本能的後退三步,才穩住了身形。
然而,冷靜後,臉上也不由更加冷厲了幾分。
河淵二人自然不能束手就擒,一旦如此,他們生死豈會由己,而此時既然已經動手,事情就已然無法善了。
身後的術士們,見掌座都動了手,一個個穿好了三苗的藤甲。
黑色的藤甲,在火光下映出白色的光亮。
他們的拿起了手裡的兵刃!寒光如雪。
以三百對著院子裡的七百楚軍,士氣反而高出一籌。
河海暗中道:「今日必然無法善了,先行殺出去,隨後在想辦法查清楚,到底是誰要害我二人。
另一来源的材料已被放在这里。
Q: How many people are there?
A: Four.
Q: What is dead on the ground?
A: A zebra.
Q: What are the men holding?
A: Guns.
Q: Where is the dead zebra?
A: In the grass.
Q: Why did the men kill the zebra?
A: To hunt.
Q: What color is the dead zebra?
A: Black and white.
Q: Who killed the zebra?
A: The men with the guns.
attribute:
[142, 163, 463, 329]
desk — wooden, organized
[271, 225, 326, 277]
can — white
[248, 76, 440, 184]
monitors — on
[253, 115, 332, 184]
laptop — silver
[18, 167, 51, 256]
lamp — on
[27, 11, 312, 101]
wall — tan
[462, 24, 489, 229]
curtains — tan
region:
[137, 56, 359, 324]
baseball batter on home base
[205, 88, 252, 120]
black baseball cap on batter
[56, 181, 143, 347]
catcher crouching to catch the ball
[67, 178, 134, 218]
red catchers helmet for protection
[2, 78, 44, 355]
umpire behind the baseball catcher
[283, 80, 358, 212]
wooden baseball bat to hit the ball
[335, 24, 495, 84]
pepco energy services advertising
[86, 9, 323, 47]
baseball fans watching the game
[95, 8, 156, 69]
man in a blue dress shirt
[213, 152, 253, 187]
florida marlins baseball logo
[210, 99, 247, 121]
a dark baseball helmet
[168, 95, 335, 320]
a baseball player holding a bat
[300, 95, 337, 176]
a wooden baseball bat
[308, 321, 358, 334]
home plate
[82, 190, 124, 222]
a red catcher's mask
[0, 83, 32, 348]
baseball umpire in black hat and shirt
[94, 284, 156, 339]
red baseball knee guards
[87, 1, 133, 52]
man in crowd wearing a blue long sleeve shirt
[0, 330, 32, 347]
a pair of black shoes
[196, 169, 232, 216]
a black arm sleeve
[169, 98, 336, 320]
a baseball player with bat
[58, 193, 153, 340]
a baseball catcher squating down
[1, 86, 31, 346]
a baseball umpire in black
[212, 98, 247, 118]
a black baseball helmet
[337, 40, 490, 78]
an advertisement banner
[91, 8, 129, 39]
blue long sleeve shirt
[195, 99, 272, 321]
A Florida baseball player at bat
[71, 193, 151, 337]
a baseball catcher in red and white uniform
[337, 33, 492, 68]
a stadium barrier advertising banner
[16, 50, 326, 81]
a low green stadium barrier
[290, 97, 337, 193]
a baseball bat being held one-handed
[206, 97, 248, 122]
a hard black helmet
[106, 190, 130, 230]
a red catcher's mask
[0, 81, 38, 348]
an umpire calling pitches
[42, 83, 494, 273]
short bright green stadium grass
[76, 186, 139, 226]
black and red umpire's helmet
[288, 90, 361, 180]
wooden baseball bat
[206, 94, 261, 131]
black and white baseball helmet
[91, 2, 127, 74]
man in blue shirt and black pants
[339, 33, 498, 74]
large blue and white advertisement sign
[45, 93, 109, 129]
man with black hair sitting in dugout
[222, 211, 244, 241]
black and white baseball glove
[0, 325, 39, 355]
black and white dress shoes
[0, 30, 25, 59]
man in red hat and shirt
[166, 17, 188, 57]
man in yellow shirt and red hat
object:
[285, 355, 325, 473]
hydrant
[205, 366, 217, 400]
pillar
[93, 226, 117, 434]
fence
」
河淵點了點頭,冷然的望向楚軍。
頓時號令一下。
只見孔廟四處的機關,頓時發動。
冷箭嗖嗖的對著楚軍發動。
「殺!!!」
一時間。
鮮血如雨,毒藥遍地。
匐跪在地的術士和儒生也都紛紛被擰了出去,帶向楚王宮。
三苗術士本多在城中。
據點無數,如此大的變故,早已驚動了他們,不少人,更是直接看到了孔廟裡的這一幕。
然而,壽春街道之中。
天微亮。
壽春的百姓,卻沒有出來。
在城中航道的附近,一個井裡忽然鑽出一道道人影,隨即,十人,數十人。
每個人身上都有大小不同的傷勢。
臉上亦掛滿了疲憊。
正是河海河淵二人,帶著好不容易逃到這裡來了的術士。
和城門口的楚軍硬拼,哪怕就是黎族首領在怕是也有力竭的時候,他二人自然不可能去硬闖。
所謂狡兔三窟。
常年在嶺南百越之地掙扎的三苗族,豈會不留後手。
河海捂著胸口,只見胸口上一道尺長的刀傷,血肉模糊,好在,此時已然止住了血。
他喘息著粗氣,看了看孔廟的方向。
他們犧牲了百餘人,才逃到了準備好的井底,順著地道來到了這裡。
河淵看著一邊的航道,道:「四門都已封鎖,只能從這裡潛出去了。」
眾人聽完。
頓時面色有些發寒。
潛出航道。
這航道多長啊。
而且水下也是有閘門的,想要出去,必然是要破壞閘門的。
哪怕就是木頭,也都要花上極多的時間。
忽然一個人道:「掌座,你們。」
眾人望去。
只見原本應該被粗木封閉的閘門,居然斷去了樹根木頭。
不多不少,恰好可以容一人傳過去。
而且,因為破損的地方小,若不細看,還難以讓人發現。
河淵河海大喜若狂,
眾人你看我,我看你,皆從對方的眼裡看到了振奮之色,終於可以逃出生天了。
若是讓他們來破壞,是真的不能保證不被人發現。
頓時。
二十餘號人終於不在猶豫,縱身一躍,如下餃子一樣,紛紛潛入水中。
等到一個個沉入到了水下,巷子裡變得格外的寂靜。
而在一處隱蔽的角落裡,從水缸裡鑽出七八個人。
龍治看著離去的河淵及河海,頓時冷笑!!
……
百餘息後。
城外護城河.
噗通,噗通。
出現一顆顆人頭,只見二十餘道身影在河面深深的喘息,這才惡狠狠的看了一眼偌大的壽春,總算是逃出來了。
眾人不敢猶豫,紛紛爬到了岸邊。
此刻,奮戰了一野,眾人早就身心疲憊,雖然,逃出生天,但一身力氣早就去了七七八八。
河淵心頭大怒,道:「定然是李嫣嫣那個賤人,定然是他。」
在大王身邊,能殺死熊完的,只有李嫣嫣。
然而,他二人知道,他們怕是連一點解釋的機會都不可能有。
怎麼殺的,還能嫁禍到他們二人身上。
這倒地是怎麼做到的。
哪怕就是二人絞盡腦汁,都不可能知道。
自己怎麼就成了替罪羊。
河海惡狠狠說道:「壽春的楚軍若是發現地道,必然會知道我們已經逃了出來,到時,定然會派兵追擊,武王廟和泰王廟怕是回不去了,如今怎麼辦?」
河淵感慨道:「不能回蒼梧,楚軍一旦知道我等逃了出來,定然會封鎖南下的道路,我等若是南下,便是自投羅網,泰王廟回不去,武王廟回不去,好毒的奸計。」